Health & Temperament

Bearded dragons are generally a hardy species ideal for first time Reptile owners or families with young children. Once their setup and basic feeding regime are put in place they require very little extra care. They are very popular as pets due to their inquisitive nature and interactive behaviour with both other dragons and humans, they enjoy being handled and can form bonds with their owners unlike some other pets.

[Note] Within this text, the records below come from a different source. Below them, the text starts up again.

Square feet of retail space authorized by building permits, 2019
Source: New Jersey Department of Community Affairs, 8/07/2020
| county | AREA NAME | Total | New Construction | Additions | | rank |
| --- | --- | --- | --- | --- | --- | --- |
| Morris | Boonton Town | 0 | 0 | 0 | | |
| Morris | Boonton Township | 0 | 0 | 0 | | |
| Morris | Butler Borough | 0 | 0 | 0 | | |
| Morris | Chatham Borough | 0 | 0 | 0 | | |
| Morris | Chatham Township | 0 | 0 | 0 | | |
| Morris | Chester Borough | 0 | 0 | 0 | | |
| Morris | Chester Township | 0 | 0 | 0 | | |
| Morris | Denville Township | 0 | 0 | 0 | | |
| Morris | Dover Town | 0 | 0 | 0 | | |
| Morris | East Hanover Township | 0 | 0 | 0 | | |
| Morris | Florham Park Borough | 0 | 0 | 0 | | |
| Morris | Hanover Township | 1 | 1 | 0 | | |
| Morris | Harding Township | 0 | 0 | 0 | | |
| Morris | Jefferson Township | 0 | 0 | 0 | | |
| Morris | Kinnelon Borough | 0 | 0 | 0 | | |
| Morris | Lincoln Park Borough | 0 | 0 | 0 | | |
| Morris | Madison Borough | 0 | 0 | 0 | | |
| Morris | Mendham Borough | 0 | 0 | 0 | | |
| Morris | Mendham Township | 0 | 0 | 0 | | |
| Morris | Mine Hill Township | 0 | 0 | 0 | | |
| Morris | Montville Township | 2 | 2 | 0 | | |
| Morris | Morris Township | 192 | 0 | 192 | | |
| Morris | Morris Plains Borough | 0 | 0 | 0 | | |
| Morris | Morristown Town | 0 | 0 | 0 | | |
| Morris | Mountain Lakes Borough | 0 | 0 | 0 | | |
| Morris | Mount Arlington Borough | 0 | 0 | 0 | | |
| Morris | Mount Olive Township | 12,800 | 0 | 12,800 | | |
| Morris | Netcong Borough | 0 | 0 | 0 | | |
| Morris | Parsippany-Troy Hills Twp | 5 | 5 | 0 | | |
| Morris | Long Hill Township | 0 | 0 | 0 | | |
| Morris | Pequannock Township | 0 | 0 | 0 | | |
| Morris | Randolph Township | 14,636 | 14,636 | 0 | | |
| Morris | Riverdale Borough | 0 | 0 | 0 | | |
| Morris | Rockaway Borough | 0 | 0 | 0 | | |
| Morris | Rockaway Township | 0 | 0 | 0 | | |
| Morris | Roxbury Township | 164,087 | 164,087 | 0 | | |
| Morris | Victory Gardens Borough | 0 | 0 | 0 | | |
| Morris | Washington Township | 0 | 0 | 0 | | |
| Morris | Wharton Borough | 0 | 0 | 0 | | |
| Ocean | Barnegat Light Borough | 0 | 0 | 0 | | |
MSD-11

Some behaviours Bearded dragons display that can cause new owners to worry but are completely normal are explained below -

Skin shedding

When Bearded dragons shed their skin they go a dull colour and the old skin peels off, this can happen in patches or all at once and can take several days to remove the dead skin, regular baths can help this and ease discomfort and many dragons get a little grumpy and can go off their food for a short while during this process.

Head bobbing

Bearded dragons head bob as a sign of dominance or in males as a sign of being sexually mature and ready to breed.

Arm waving

Bearded dragons wave their arms in slow, jolty, circular motions when greeting or being submissive to another dragon or breeding male.

Black bearding

Bearded dragons display black beards when annoyed or in males when displaying for a female.

Beard/eye puffing

Bearded dragons puff out their beards and sometimes their eyes like frogs which is thought to be their equivalentof a yawn or possibly a way of looseningready to shed skin from around those areas.